**JOB**. Update the material from the line with "collector number: 2503" up to and including the line with "scientific name: Poa anceps" by replacing "collection date" with "date collected". Return only those lines, with everything else unchanged.

** BEGIN LISTED RECORDS **

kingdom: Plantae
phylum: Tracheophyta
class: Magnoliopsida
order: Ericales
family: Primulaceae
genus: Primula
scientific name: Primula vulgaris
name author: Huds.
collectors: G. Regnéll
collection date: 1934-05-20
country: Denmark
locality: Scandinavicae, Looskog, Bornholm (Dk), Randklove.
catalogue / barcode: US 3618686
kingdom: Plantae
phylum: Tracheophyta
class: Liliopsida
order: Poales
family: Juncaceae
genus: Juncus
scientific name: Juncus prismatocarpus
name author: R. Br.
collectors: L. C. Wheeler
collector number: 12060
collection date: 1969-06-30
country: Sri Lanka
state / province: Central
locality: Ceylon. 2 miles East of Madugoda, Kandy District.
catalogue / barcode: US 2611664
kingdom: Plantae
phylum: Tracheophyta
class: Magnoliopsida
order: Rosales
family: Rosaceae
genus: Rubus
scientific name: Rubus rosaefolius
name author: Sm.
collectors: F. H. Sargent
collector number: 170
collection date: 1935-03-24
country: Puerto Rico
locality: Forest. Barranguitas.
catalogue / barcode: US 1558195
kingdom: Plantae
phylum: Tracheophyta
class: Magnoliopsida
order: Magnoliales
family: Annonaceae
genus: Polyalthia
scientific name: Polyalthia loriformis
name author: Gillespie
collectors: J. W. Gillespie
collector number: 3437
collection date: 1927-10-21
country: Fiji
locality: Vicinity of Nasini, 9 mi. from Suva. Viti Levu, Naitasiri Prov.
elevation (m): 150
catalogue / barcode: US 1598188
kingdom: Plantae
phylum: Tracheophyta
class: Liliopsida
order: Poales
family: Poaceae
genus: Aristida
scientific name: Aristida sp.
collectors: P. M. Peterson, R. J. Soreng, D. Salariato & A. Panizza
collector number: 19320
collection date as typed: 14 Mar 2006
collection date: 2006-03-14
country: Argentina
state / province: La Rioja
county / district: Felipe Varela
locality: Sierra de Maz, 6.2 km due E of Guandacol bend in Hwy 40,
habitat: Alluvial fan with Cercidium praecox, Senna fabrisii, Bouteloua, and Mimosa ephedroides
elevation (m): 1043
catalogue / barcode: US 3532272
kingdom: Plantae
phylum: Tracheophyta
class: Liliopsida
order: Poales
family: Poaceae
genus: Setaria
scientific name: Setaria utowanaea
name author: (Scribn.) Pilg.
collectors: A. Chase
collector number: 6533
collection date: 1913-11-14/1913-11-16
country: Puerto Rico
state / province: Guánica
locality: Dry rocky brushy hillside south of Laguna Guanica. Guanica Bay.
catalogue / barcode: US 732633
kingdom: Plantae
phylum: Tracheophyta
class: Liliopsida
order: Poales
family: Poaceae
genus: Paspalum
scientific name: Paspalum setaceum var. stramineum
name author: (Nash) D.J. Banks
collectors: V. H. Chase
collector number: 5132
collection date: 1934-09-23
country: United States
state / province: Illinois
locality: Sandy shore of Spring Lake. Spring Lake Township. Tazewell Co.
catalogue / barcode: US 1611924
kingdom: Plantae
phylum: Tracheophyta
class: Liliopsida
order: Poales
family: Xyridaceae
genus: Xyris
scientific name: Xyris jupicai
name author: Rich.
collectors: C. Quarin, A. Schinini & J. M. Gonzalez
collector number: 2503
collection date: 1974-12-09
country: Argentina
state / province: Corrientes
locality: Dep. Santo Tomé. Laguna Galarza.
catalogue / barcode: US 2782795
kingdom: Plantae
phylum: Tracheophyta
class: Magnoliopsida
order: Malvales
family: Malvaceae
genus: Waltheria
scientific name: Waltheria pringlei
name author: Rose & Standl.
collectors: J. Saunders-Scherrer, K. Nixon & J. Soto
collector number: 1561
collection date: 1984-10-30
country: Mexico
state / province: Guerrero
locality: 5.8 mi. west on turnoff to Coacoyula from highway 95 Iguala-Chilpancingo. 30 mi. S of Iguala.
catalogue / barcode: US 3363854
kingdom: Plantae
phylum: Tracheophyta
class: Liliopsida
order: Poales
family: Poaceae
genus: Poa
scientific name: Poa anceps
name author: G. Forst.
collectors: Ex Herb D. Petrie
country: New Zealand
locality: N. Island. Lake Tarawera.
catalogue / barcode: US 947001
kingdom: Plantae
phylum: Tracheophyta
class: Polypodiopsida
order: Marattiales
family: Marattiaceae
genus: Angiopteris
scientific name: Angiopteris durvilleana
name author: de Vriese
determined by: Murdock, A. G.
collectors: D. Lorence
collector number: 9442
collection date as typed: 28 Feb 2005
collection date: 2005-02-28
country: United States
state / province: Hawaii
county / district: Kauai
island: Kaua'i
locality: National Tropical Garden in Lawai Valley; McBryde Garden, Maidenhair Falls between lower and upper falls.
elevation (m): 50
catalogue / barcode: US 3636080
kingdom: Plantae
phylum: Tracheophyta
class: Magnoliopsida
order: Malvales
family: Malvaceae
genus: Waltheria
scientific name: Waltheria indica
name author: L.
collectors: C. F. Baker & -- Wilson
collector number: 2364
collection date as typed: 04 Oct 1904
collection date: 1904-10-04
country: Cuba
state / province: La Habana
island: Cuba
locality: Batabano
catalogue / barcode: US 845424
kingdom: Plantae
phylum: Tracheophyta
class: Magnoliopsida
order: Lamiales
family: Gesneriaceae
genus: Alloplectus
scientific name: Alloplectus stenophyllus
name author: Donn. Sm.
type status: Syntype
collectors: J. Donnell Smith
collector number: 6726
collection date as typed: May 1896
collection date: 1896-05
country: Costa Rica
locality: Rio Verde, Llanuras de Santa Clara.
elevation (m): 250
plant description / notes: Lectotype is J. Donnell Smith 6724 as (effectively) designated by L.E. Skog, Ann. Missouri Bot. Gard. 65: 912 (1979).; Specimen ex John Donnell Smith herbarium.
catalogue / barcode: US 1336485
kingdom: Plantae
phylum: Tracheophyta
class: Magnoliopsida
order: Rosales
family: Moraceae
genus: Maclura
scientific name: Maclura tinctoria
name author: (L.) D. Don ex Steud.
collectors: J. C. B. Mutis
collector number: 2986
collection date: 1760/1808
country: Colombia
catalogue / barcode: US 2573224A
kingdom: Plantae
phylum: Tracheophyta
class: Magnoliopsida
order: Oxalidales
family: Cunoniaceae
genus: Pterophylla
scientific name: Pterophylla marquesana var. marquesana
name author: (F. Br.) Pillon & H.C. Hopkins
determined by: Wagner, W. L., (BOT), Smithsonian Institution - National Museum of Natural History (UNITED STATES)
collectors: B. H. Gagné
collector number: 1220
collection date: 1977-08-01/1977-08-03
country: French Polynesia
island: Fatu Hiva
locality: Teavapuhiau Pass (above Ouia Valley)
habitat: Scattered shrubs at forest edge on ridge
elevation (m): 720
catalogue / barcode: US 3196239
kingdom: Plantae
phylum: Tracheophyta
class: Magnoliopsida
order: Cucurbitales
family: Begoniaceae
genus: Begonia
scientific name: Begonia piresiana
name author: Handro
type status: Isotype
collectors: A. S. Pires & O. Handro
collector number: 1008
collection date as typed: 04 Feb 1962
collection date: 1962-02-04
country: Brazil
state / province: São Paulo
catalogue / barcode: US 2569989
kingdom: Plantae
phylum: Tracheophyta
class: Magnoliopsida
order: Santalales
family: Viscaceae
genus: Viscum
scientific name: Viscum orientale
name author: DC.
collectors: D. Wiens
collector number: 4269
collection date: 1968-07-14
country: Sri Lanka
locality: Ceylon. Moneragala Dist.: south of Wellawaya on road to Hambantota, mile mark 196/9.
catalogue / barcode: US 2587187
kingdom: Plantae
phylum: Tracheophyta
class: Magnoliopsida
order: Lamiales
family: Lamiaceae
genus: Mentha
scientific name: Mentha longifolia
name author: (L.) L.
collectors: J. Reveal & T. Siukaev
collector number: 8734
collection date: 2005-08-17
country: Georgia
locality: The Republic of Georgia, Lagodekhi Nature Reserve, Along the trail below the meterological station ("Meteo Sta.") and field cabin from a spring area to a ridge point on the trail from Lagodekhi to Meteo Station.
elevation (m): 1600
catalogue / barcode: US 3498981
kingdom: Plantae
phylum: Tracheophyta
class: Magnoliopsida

** END LISTED RECORDS **

**SOLUTION TO THIS EXERCISE**.
collector number: 2503
date collected: 1974-12-09
country: Argentina
state / province: Corrientes
locality: Dep. Santo Tomé. Laguna Galarza.
catalogue / barcode: US 2782795
kingdom: Plantae
phylum: Tracheophyta
class: Magnoliopsida
order: Malvales
family: Malvaceae
genus: Waltheria
scientific name: Waltheria pringlei
name author: Rose & Standl.
collectors: J. Saunders-Scherrer, K. Nixon & J. Soto
collector number: 1561
date collected: 1984-10-30
country: Mexico
state / province: Guerrero
locality: 5.8 mi. west on turnoff to Coacoyula from highway 95 Iguala-Chilpancingo. 30 mi. S of Iguala.
catalogue / barcode: US 3363854
kingdom: Plantae
phylum: Tracheophyta
class: Liliopsida
order: Poales
family: Poaceae
genus: Poa
scientific name: Poa anceps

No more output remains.